N'essayez jamais de vous installer dans le passé. Allez au-devant de la vie.

Il n'y a pas de plus grande joie que de construire sa maison, de l'aménager, de l’enrichir, de l'embellir pour la faire sienne. Nous gardons tous en nous la nostalgie des cabanes en pierres ou en branchages que nous avons construites en gardant nos bêtes à l'orée du bois, des châteaux de sable creusés sur la grève ou des mondes que nos mains ont autrefois créés avec l'argile des fondrières. Ne nous y trompons pas : c'est parce qu'ils ont cette même nostalgie que les adultes sont si fiers d'aller planter leur tente au cours de leurs randonnées, même et surtout si la couche est dure, si la pluie menace, si le sac est lourd à porter.

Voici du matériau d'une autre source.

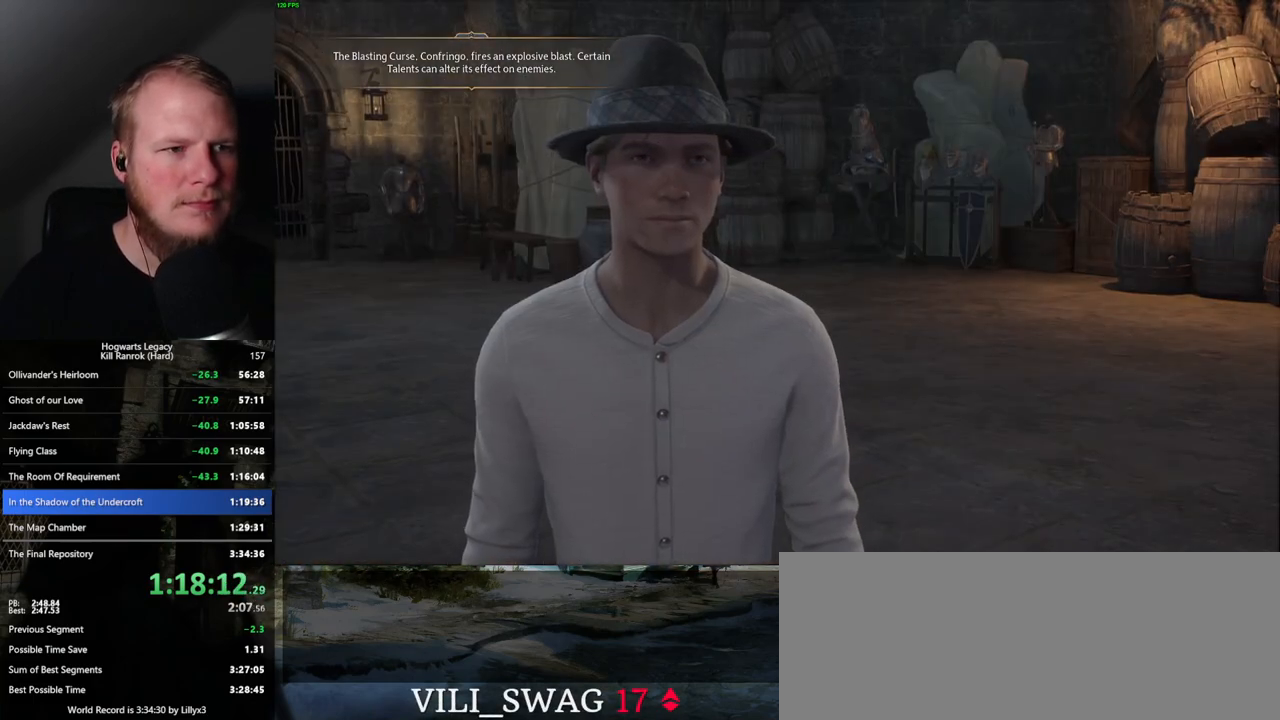
{"keys": ["q", "space"], "mouse": [], "events": [[34, "mouse_wheel", "down"], [50, "mouse_wheel", "up"], [50, "q", "up"], [50, "space", "up"], [67, "mouse_wheel", "down"], [117, "mouse_wheel", "up"], [117, "space", "down"], [150, "q", "down"], [217, "q", "up"], [217, "space", "up"], [267, "q", "down"], [317, "space", "down"], [367, "q", "up"], [367, "space", "up"], [417, "mouse_wheel", "down"], [484, "mouse_wheel", "up"], [484, "q", "down"], [484, "space", "down"]]}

Ce qu'il vous faut, en ce premier octobre, ce ne sont point des classes bourgeoisement installées comme ces meubles anonymes qui vous imposent la banalité de leurs arrangements standards, mais de larges horizons techniques, sociaux et pédagogiques, ouvrant sur le travail, sur le rêve et sur la vie.

Une municipalité généreuse a cru bien faire peut-être en vous préparant une classe où tout est prévu : les tables cirées et alignées que vous ne pourrez déplacer, des chromos sur les murs ou peut-être, comble de richesse, des frises peintes par quelque grand artiste. L'encre sera dans les encriers et les livres neufs, sentant bon l'imprimerie, s'empilent sur votre bureau.

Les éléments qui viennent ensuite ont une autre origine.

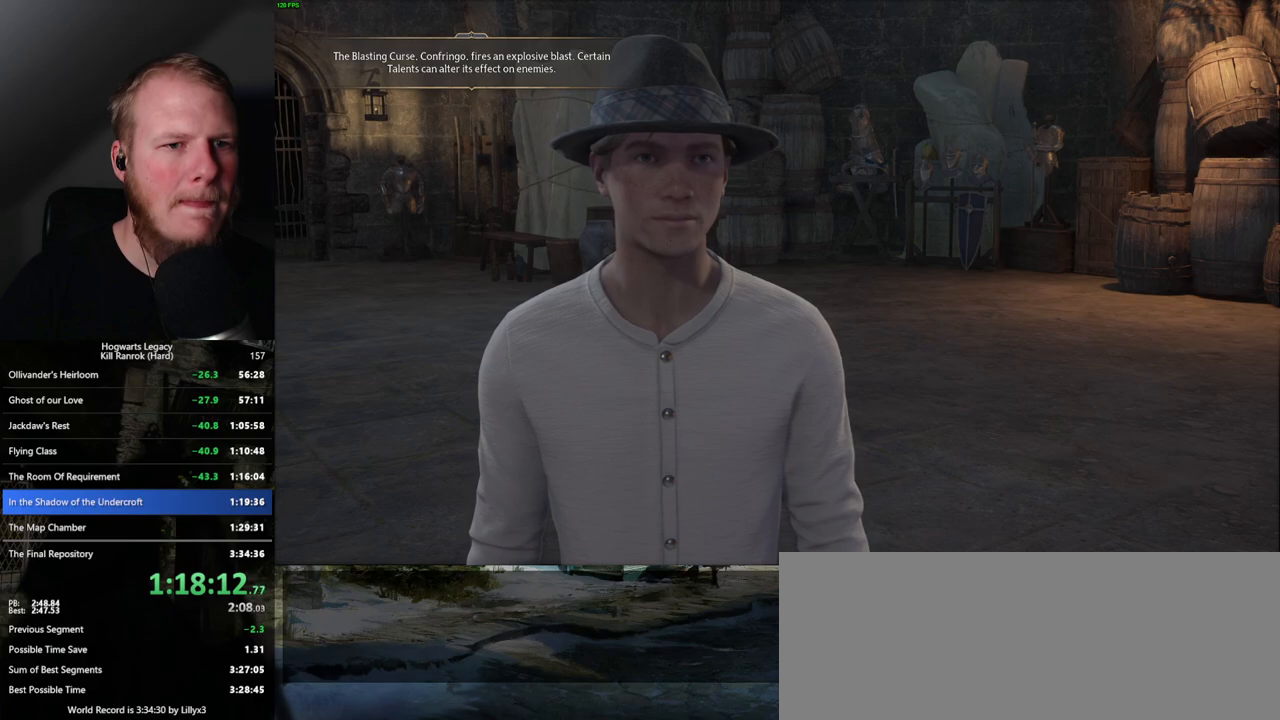
{"keys": ["q", "space"], "mouse": [], "events": [[17, "mouse_wheel", "down"], [50, "mouse_wheel", "up"], [50, "q", "up"], [50, "space", "up"], [134, "q", "down"], [150, "space", "down"], [200, "space", "up"], [234, "q", "up"], [317, "q", "down"], [317, "space", "down"], [350, "mouse_wheel", "down"], [367, "mouse_wheel", "up"], [367, "q", "up"], [384, "mouse_wheel", "down"], [384, "space", "up"], [450, "mouse_wheel", "up"], [484, "q", "down"], [500, "space", "down"]]}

Tout est en place pour le départ. Mais c'est l'invitation au voyage qui est absente.

Demandez plutôt qu'on vous laisse la responsabilité totale des bagages, qu'on vous donne le matériel et les ressources pour aménager votre classe tout au cours de l'année, afin qu'elle soit bien à vous, comme cette maison que vous avez montée pierre à pierre et dont chaque recoin a son histoire. Videz impitoyablement tiroirs et musée et tout ce qui n'est pas instrument de travail ; gardez les murs pour les orner en cours d'année selon votre inspiration. Vos cartables, vos dessins, vos reliures ne sont qu'une promesse, le panier qui attend la cueillette, cette riche cueillette que vous permettront imprimeries, échanges scolaires, travail à même la vie, cette glane que vous apporteront chaque jour les petites mains qui tendront vers vous leur gerbe.

Ce qui nous enchante et nous enthousiasme, ce n'est jamais le passé si riche soit-il, mais l'avenir qui porte en lui la création, l’aventure et la vie.

L'Ecole n'est point une halte. Elle est la route qui s'ouvre sur les horizons à conquérir.